Although photography has been the main medium in their work from the beginning, they have always seen it as only a part of the artistic process.
The result: projects that are very easy to fall in love with, carrying both mystic and explicit stories tinted by the duos fascination of clothes and their impact as carrier of culture.
– We usually ask the people we photograph to wear something from their parents or grandparents, or something they have inherited – something with a history or meaning within their family. If you look at humanity in general, we are not only about one storyline nor are we just about ourselves. We are the accumulation of what we carry with us, the different cultures we are part of, our family and heritage. Clothing can reflect this. Intentionally or unintentionally, the clothes you wear are always a symbol. Throughout art history, clothing has always played a huge role in the iconography of images.

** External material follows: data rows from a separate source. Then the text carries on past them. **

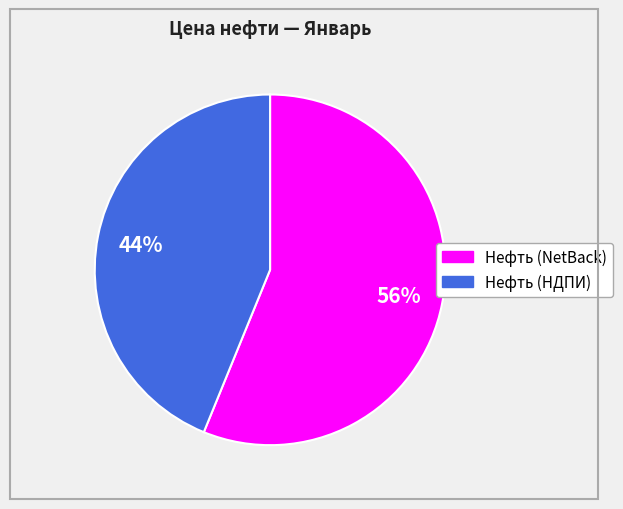

To the nearest percent, what percentage of the pie is Нефть (NetBack)?

56%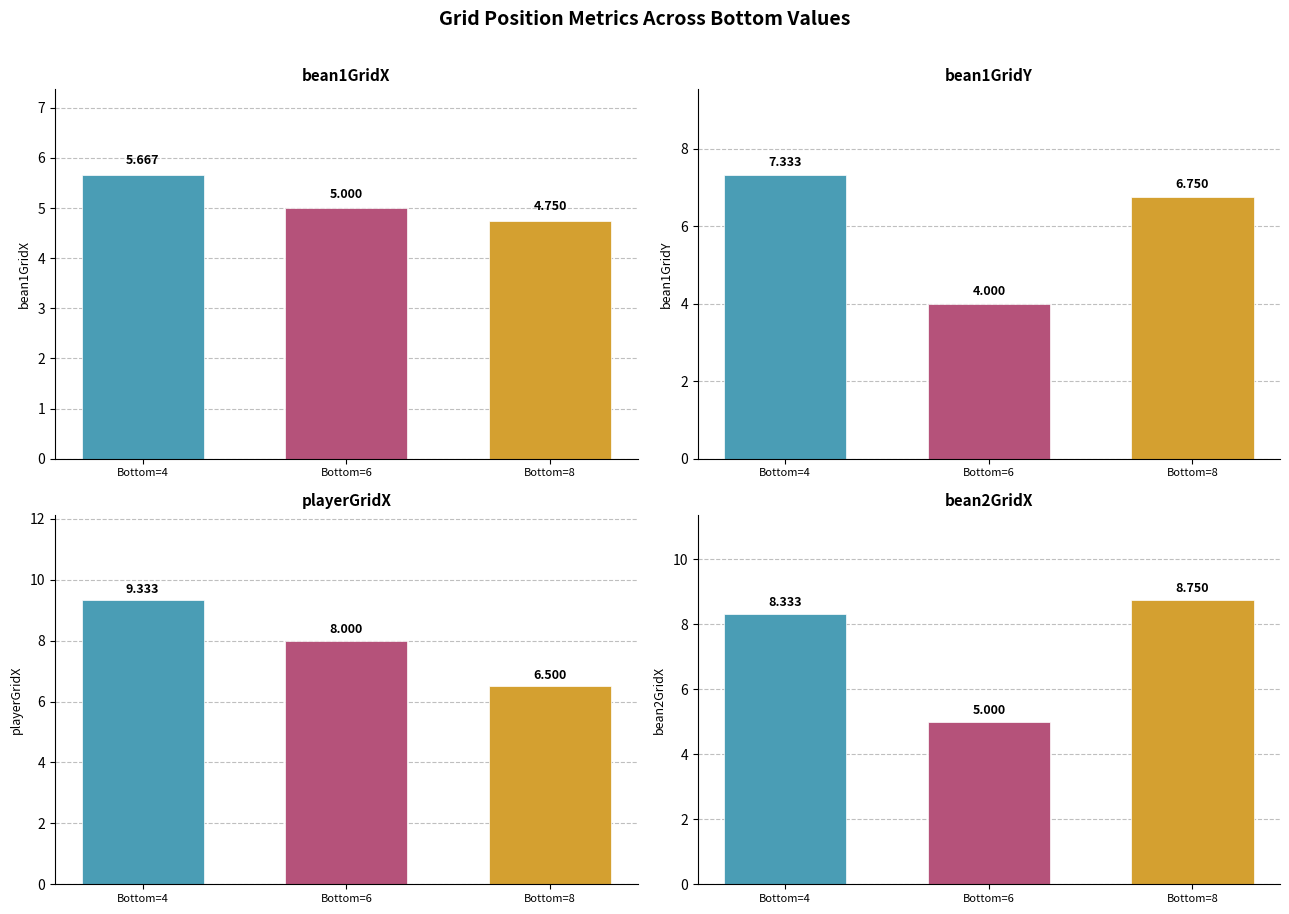

What is the sum of the bean1GridY values at Bottom=8 and Bottom=6?

10.8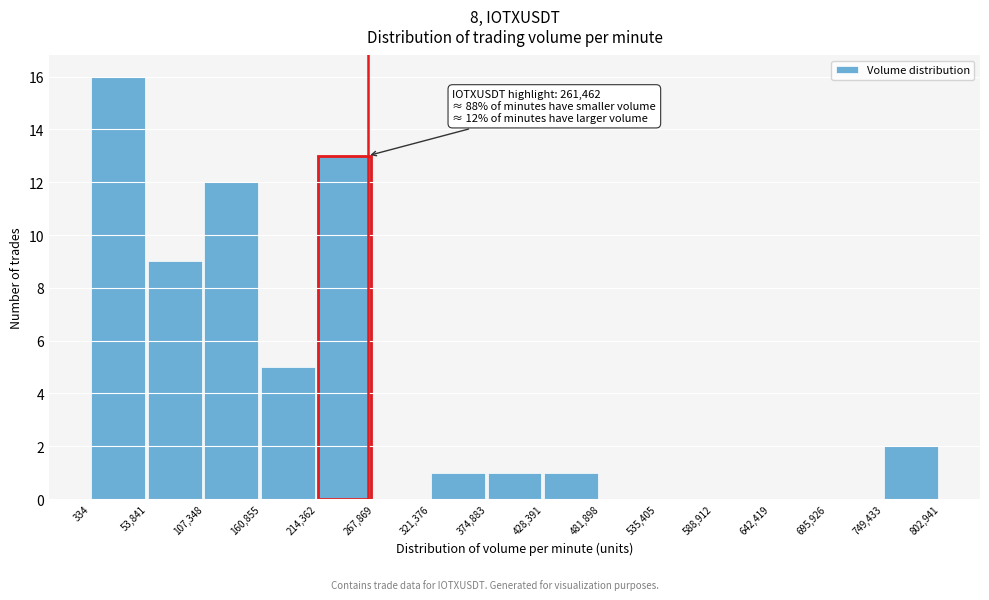

Over which range of the x-axis is the bar tallest?

334 to 53,841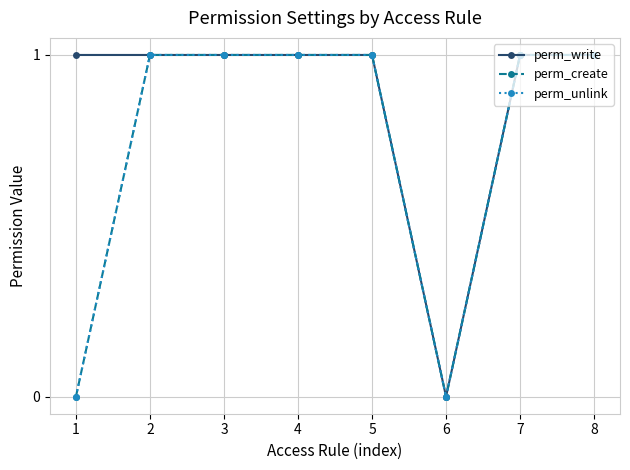

What is the maximum value for perm_create?

1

– Another aspect we find interesting, is how where you come from influences you. It creates this beautiful cultural diversity we have in the world. But Culture and its traditions have always been fluid, permeable. The more rigid, the less they are able to survive. Culture in all its aspects is such an important building stone for identity. It is interesting to see how easily you feel threatened if you think you lose certain aspects of your culture. You want to preserve, cling on to them. We forget, that the nature of culture is change.
Cooper & Gorfer’s series range from Sápmi in the north of Scandinavia, to the Faroe Islands, Qatar, Kyrgyzstan and Argentina. They take us on journeys through the experimental medium of photography as well as through the multifaceted stories of people and places around the world.
– For us at Fotografiska it is a great pleasure to be able to present this duo’s exciting work and world, says Johan Vikner Exhibition Coordinator at Fotografiska.
Their projects take some years to finish. In order to give the people and themes or issues they encounter justice, they always create a book encompassing not only the imagery but a documentation of the research they undertook.
About the artists:
Cooper & Gorfer comprises the artists Sarah Cooper (US, 1974) and Nina Gorfer, (Austria, 1979). The artist duo is known for their distinct painterly aesthetics and poetic hybrid image collages. Their work often revolves around issues of cultural identity and the genius loci, in search for the connection between people, story and place. Their imagery is often based on, and a result of, comprehensive research travels in close collaboration with the subjects they are portraying, with the photographers carefully directing their productions.
Cooper & Gorfer are photographers in origin but strive away from realistic representation. Using an advanced collage technique, they construct their photo-based works like paintings. They distort proportions and shift time and space, stage rigorously, and use stylized poses and gestures to break up the world into parts and rearrange them into an enigmatic and exaggerated ensemble. Like art history’s Mannerists, Pre-Raphaelites, or Surrealists, Cooper & Gorfer strain observable reality through a complex psychological filter of dreams, moods, fears and wounds, both their own and those they have encountered.
Cooper & Gorfer began their collaboration in 2006. They live and work in Gothenburg, Sweden and Berlin, Germany.